*** Document text Section Begins ***

UGVs are meant to solve Ukraine’s chronic personnel shortages and battlefield casualties and have been rather effective, according to testimonials such as these. The General Staff has credited ground robotic platforms with cutting personnel casualties by up to 30%. In the Azov Corps, a single battalion moves over 40 tons of equipment per month with UGVs.
However, just having more machines is not nearly enough. Ukrainian forces are working to solve a myriad challenges before these machines can live up to their fullest potential, including:
Creating a military doctrine for their use
Establishing sufficient training for their operation
Building the infrastructure to deliver, modify, and repair them
Ironing out spare parts shortages, intercompatibility, and delivery challenges
Figuring out how to employ the menagerie of the dozens of systems in service
“The development of UGVs is one of our priorities: the more tasks robots perform, the more lives of military personnel can be saved,” Defense Minister Mykhailo Fedorov said in a statement.
More doctrine, more training
While remote-controlled ground crawlers existed before the full-scale invasion, mass adoption only exploded in 2026. The number of units using UGVs doubled between January and June. “The majority of brigades don’t have a (specialized) working UGV unit inside,” said Andrei Kushniarou, Commander of the 108 Battalion “Da Vinci Wolves.”
As a result, many units are getting UGVs for the first time without much of an idea of what to do with them, soldiers said in interviews. This applies not just to driving them but planning missions, figuring out what models work best for specific tasks, and which ones to commit to purchasing.
“They began rapidly scaling up UGVs in just over six months,” Electric said. “Before that, there was no systematic use of this in the army. There were only isolated units that were doing something, trying things out.”
“Systematic implementation began in just over six months and it scaled up from a dozen units, to hundreds of units. That is, this is an incredibly rapid leap, so there is no doctrine, nothing. There is only the experience of certain successful units, which share it and finally scale it up.”
This is natural: any new way of war requires figuring out. Ukrainian air defenders and UAV operators have had a long and difficult learning process over the past four years before Ukraine began to tip the drone war in its favor. UGVs must tread a similar path.
For the time being, for every story of a UGV rescuing a wounded soldier or capturing a Russian position, there are lesser-known stories of troops flailing about and learning on the job. Kushniarou said he has seen logistics UGV operators using the same route to deliver supplies to front line troops for half a year, as though inviting Russian FPV drones to come and destroy them.
“We have some classes for FPV drones, for the bombers, where they use simulators before taking the real drones. But we don't have this kind of thing for UGV's,” said Olexiy Severin, the financial director of Ukrainian Unmanned Systems, which produces the heavy-duty Ravlyk ground drone for units including the military intelligence (GUR).
Lyuba Shipovich stands near a Ukrainian TERMIT unmanned ground vehicle (UGV). (Photo David Kirichenko)
The solution is more training. There are some military training centers, such as the one operated by the 3rd Corps, as well as others scattered among different units. The military is working on creating more—for example, the South Operation Command, which plans to not only train soldiers how to use drones but to better integrate them with infantry. Volunteer-led initiatives like Dignitas are launching their own programs.

*** Document text Section Ends ***

» Work to complete
1. Please condense the paragraph of the UGV article that begins "While remote-controlled ground crawlers" into a short bulleted list that keeps its main facts.
2. Answer these questions from the UGV article, one per line:
(a) By up to what percentage has the General Staff credited ground robotic platforms with cutting personnel casualties?
(b) Which heavy-duty ground drone does Ukrainian Unmanned Systems produce?
(c) Which corps operates one of the military training centers mentioned?
3. Reproduce the passage of the UGV article starting at "This is natural: any" and ending at "a similar path.", renaming "learning process" as "adjustment period".
Work only from the UGV article.

*** Given data Section Begins ***

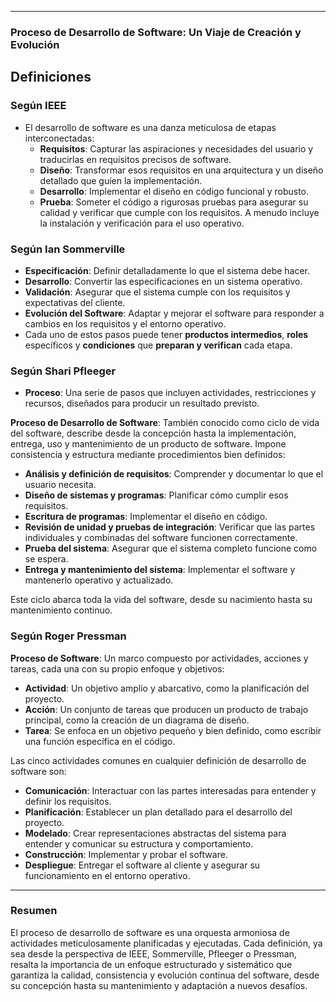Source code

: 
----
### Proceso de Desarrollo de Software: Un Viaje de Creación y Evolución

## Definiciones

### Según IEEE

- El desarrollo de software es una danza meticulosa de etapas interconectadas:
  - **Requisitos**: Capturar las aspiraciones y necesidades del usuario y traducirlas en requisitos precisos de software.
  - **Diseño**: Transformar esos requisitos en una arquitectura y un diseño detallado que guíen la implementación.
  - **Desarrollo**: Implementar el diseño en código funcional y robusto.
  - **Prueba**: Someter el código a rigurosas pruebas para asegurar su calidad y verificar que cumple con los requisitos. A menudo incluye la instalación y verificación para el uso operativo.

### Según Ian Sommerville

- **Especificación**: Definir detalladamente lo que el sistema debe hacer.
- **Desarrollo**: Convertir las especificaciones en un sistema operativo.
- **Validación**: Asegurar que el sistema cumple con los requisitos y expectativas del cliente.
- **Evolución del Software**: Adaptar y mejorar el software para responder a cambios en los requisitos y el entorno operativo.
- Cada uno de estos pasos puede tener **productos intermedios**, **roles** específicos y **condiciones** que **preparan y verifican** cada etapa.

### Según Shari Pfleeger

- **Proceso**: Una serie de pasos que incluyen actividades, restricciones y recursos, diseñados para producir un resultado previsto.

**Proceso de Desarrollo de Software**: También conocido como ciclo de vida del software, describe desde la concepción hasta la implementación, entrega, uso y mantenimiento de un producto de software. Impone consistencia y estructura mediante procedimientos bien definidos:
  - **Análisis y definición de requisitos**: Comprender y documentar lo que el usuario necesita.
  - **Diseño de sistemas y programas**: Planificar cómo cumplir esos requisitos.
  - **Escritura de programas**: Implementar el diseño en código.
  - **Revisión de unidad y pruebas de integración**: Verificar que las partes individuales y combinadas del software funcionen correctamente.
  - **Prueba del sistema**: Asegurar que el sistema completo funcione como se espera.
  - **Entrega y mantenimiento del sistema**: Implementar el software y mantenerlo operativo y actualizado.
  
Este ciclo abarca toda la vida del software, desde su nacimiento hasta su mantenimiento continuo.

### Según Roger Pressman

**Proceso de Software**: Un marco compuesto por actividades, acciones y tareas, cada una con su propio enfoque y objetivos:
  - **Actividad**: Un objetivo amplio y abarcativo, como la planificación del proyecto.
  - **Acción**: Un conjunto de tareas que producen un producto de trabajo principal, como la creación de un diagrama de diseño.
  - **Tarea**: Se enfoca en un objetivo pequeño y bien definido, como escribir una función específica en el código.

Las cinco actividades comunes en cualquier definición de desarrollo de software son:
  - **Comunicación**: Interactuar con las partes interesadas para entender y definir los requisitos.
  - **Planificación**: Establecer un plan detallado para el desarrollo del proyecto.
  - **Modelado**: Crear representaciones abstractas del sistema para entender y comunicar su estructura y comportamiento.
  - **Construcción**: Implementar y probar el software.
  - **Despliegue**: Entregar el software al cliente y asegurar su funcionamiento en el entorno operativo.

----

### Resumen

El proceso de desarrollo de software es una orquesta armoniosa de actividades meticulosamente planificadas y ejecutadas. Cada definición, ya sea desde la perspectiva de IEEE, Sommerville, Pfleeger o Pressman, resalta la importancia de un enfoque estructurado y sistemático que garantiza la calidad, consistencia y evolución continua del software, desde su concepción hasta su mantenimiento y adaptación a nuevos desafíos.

*** Given data Section Ends ***
*** Given data Section Begins ***

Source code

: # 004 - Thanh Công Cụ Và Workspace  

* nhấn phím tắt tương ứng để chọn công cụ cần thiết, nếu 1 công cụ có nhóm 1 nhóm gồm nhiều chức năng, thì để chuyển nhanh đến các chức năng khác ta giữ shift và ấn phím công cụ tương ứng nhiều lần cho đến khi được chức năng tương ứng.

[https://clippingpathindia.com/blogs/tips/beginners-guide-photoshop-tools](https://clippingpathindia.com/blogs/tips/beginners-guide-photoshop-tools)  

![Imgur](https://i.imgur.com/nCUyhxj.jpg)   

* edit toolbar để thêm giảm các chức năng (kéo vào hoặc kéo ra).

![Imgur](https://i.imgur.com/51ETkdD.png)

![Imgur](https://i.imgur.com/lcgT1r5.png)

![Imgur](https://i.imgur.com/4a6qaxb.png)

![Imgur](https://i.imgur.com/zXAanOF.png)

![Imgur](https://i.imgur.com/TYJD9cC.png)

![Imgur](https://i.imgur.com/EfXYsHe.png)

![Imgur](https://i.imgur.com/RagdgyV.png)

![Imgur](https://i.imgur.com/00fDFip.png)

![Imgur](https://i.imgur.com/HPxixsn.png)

*** Given data Section Ends ***

» Solutions to the exercise
1.
- Remote-controlled ground crawlers existed before the full-scale invasion, but mass adoption exploded only in 2026.
- The number of units using UGVs doubled between January and June.
- Andrei Kushniarou, Commander of the 108 Battalion "Da Vinci Wolves," said most brigades lack a specialized working UGV unit.

2.
(a) 30%
(b) The Ravlyk
(c) The 3rd Corps

3.
This is natural: any new way of war requires figuring out. Ukrainian air defenders and UAV operators have had a long and difficult adjustment period over the past four years before Ukraine began to tip the drone war in its favor. UGVs must tread a similar path.